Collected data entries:
■ ■ ■ ■ ■
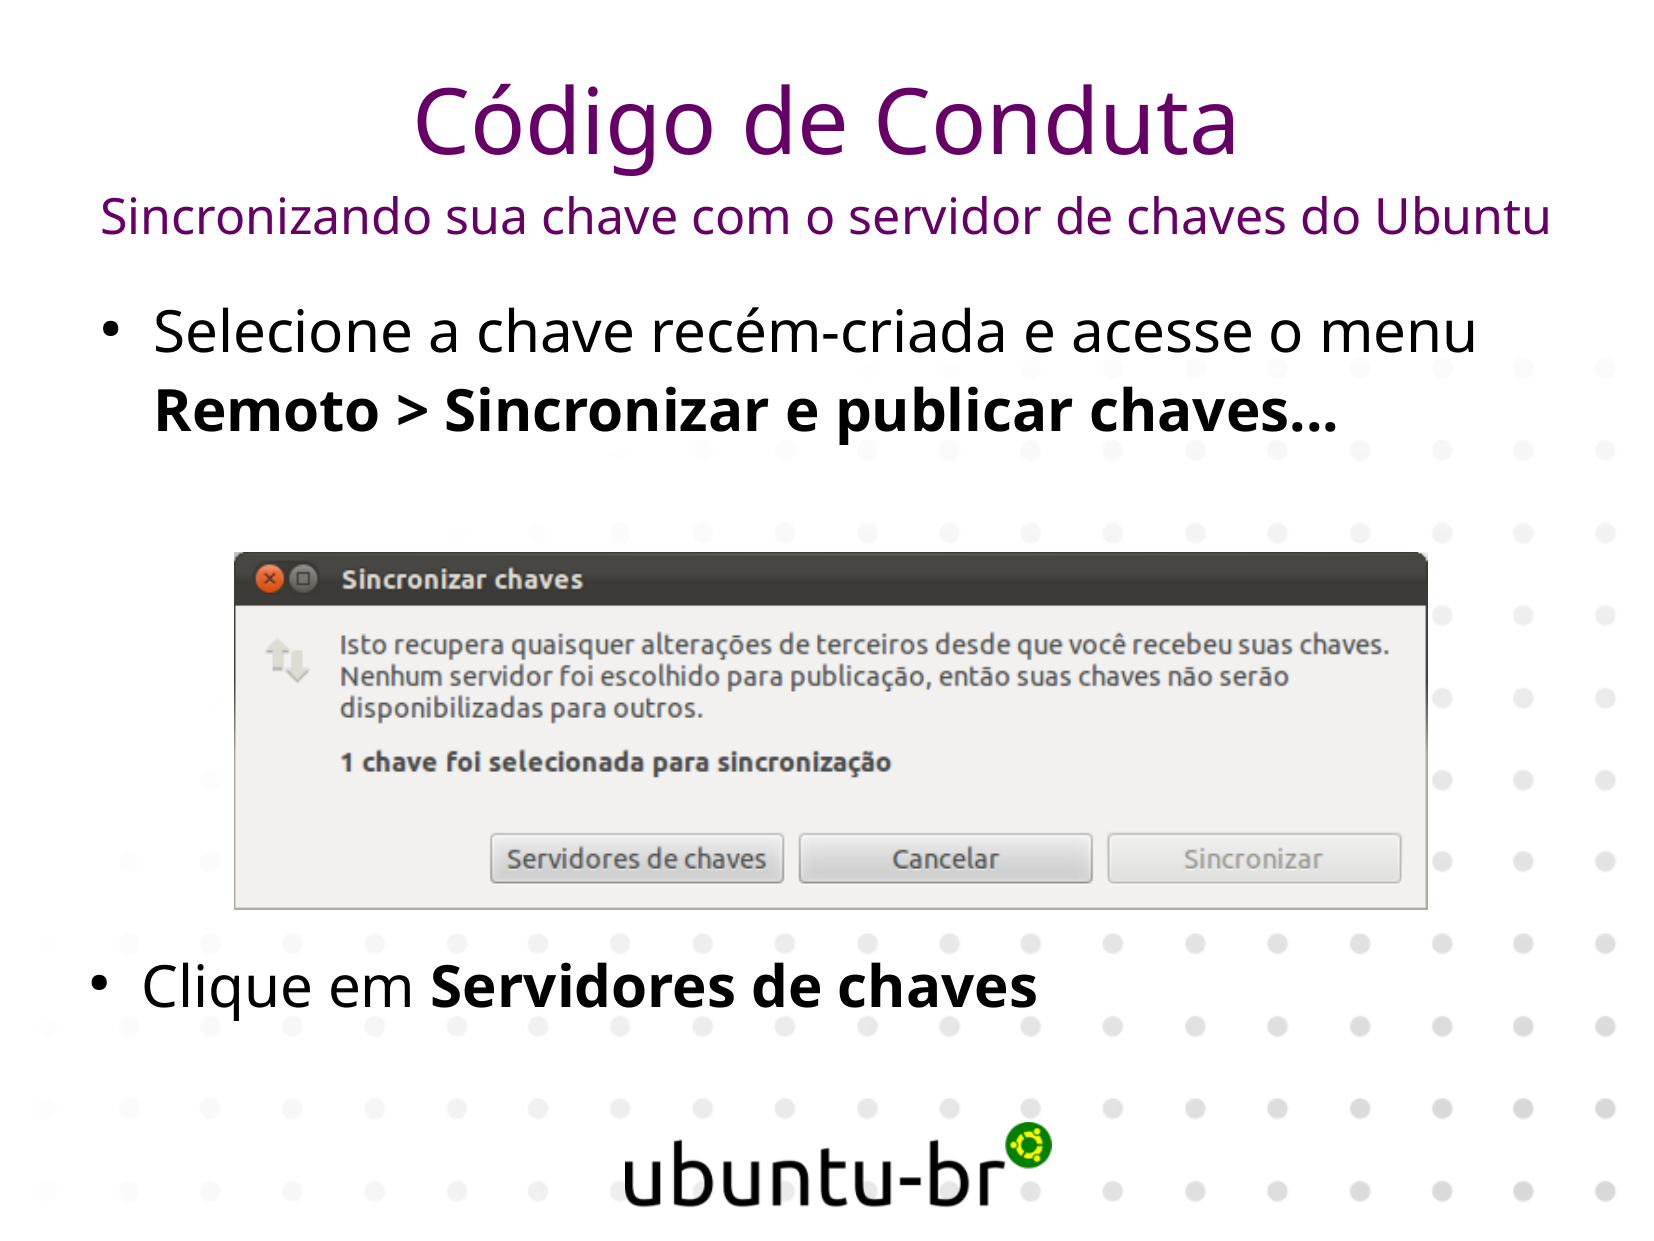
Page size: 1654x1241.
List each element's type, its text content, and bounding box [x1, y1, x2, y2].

list Selecione a chave recém-criada e acesse o menu Remoto > Sincronizar e publicar chaves... [82, 290, 1571, 721]
title Código de Conduta Sincronizando sua chave com o servidor de chaves do Ubuntu [82, 49, 1571, 257]
list Clique em Servidores de chaves [70, 944, 1560, 1116]
picture [0, 0, 1654, 1241]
■ ■ ■ ■ ■
Required work: In every row above, replace "bounding box" with "enclosing rectangle" and keep all other text unchanged. Leave the pictures out of the answer.

Full solution:
Page size: 1654x1241.
List each element's type, its text content, and enclosing rectangle [x1, y1, x2, y2].

list Selecione a chave recém-criada e acesse o menu Remoto > Sincronizar e publicar chaves... [82, 290, 1571, 721]
title Código de Conduta Sincronizando sua chave com o servidor de chaves do Ubuntu [82, 49, 1571, 257]
list Clique em Servidores de chaves [70, 944, 1560, 1116]
picture [0, 0, 1654, 1241]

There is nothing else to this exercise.